Hamasi nutuklarla süslenmiş bir şanlı tarihimiz, çok çocuklu aile... Ama sıra tarihi eserlere gelince iş değişiyor. Kalkınacağız, ülkenin geleceği ve refahı vb nutukları. Çevreciler züppe, duyarlı sanatçılar hain ya da şöhret meraklısı...
"Bergama'ya baraj yapacağız, köylüler suya kavuşacak, çiftçileri düşünüyoruz..." İyi ama bölgede kaç tane tamamlanmamış baraj var? Bir de bu köylüleri düşünme merakı anlaşılır gibi değil. Bazı köylerin içinde taş ocakları gümbür gümbür çalışırken Çevre ve Orman Bakanı nasıl buna göz yumuyor? Ayrıca köylülerin ve çiftçilerin bugünkü duruma düşmesinde sekiz yıldır uygulanan tarım politikalarının payı yok mudur?
Bakan, "Ben ispat ettim Allianoi diye bir yer yok. Uydurma" diyor. AKP'li bazı yerel siyasetçiler ise "Var ama su altında kalsın canım. Barajın ömrü bitince tekrar çıkarılır" şeklinde öneride bulunuyorlar. Tarkan'ı uzman olmadığı konuda konuştuğu için azarlayan zihniyet, bu konuda hiç uzmanlık bilgisine ihtiyaç duymuyor.
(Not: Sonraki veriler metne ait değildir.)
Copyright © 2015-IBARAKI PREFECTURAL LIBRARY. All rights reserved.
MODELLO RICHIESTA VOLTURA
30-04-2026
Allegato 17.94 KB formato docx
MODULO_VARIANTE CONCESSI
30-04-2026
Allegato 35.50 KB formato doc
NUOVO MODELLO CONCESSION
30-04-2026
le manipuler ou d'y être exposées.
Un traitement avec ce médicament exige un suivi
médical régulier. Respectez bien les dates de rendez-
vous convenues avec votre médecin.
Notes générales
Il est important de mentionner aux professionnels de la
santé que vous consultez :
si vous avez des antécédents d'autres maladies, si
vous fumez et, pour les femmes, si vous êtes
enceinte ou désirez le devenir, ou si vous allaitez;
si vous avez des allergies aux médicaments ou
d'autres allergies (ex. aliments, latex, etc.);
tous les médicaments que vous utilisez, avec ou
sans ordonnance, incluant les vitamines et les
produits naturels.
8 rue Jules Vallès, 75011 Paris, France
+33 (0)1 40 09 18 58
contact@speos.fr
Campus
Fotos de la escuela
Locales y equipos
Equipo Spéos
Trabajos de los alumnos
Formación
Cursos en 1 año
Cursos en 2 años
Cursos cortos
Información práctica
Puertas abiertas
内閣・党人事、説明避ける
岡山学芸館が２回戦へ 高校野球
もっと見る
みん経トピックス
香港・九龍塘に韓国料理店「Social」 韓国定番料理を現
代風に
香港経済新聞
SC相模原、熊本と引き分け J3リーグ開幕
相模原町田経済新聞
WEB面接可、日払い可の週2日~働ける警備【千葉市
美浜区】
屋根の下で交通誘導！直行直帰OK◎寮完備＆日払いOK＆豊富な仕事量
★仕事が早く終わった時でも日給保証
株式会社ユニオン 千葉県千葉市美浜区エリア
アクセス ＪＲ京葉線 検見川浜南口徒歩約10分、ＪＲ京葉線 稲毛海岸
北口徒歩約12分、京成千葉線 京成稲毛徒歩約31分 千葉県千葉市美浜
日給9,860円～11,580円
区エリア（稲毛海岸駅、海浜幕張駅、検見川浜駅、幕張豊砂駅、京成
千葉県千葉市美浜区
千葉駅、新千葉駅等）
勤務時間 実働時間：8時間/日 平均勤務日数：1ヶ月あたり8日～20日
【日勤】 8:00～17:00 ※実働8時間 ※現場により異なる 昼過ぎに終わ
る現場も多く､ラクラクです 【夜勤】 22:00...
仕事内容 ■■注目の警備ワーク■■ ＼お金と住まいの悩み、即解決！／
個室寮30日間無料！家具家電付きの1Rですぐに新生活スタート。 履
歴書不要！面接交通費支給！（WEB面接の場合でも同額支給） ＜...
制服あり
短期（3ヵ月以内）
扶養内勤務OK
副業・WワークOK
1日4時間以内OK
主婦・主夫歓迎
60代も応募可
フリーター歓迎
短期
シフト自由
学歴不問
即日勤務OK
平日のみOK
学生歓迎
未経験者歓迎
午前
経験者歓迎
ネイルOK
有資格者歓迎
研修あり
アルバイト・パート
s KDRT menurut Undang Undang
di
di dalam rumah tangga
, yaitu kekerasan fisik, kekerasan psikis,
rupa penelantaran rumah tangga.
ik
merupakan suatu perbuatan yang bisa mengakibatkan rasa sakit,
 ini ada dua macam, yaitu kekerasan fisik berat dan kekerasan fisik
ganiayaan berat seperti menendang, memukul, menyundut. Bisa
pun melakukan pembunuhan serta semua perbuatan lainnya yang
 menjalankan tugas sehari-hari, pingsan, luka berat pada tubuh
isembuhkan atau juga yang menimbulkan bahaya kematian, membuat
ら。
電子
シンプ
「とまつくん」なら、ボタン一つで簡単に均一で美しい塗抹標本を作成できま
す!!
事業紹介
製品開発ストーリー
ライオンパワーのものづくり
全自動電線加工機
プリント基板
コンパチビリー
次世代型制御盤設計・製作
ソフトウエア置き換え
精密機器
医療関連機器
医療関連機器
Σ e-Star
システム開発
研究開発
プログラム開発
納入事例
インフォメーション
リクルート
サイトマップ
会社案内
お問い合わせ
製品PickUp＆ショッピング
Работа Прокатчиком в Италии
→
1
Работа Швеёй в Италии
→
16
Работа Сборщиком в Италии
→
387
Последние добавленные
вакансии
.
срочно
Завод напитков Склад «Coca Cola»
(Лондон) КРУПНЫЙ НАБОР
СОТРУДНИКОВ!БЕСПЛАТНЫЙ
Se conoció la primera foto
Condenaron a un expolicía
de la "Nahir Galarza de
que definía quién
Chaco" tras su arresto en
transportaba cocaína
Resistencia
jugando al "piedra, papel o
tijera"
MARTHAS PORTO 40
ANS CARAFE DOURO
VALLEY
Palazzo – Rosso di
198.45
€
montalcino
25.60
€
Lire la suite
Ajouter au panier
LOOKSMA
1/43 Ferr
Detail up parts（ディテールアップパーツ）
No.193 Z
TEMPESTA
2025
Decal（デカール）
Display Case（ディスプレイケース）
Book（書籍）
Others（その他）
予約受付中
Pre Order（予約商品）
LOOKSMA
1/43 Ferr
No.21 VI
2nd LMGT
Öte yandan bu konular sadece uzmanların tartışacağı konular da değil. Uzmanlar kamuoyunu bilgilendirmelidirler. (Aksi halde meydan Eroğlu'nun uzmanlığına kalıyor.) Ancak bu aynı zamanda bir yurttaşlık sorunu. Yani bazı girişimlere karşı çıkmak bazılarından yana olmak bizim yurttaşlık hakkımız.
Bergama, önemi yeterince anlaşılmamış, öne çıkarılamamış çok özel bir yer. UNESCO kültür mirası listesine aday bir kentimiz. Bergama'nın tarihi bilim ve kültür dünyası için o kadar önemli olaylarla dolu ki, bunu çoktan hakkettiğine inanıyorum.
Buna hepimizin elinden geldiğince katkı sağlaması lazım. Bir de bu zenginliği altın madenleri ile barajlarla tahrip edenlere ve suların altına gömmeye çalışanlara karşı da, bu işlere burnumuzu sokmamız gerekir.
Her ne kadar Bakan Eroğlu'nun uzmanlık bilgilerine aykırı olsa da, ülkemizin ve Bergama'nın kalkınma ve refahına katkı sağlayabilecek başka zenginlikleri bulunmaktadır.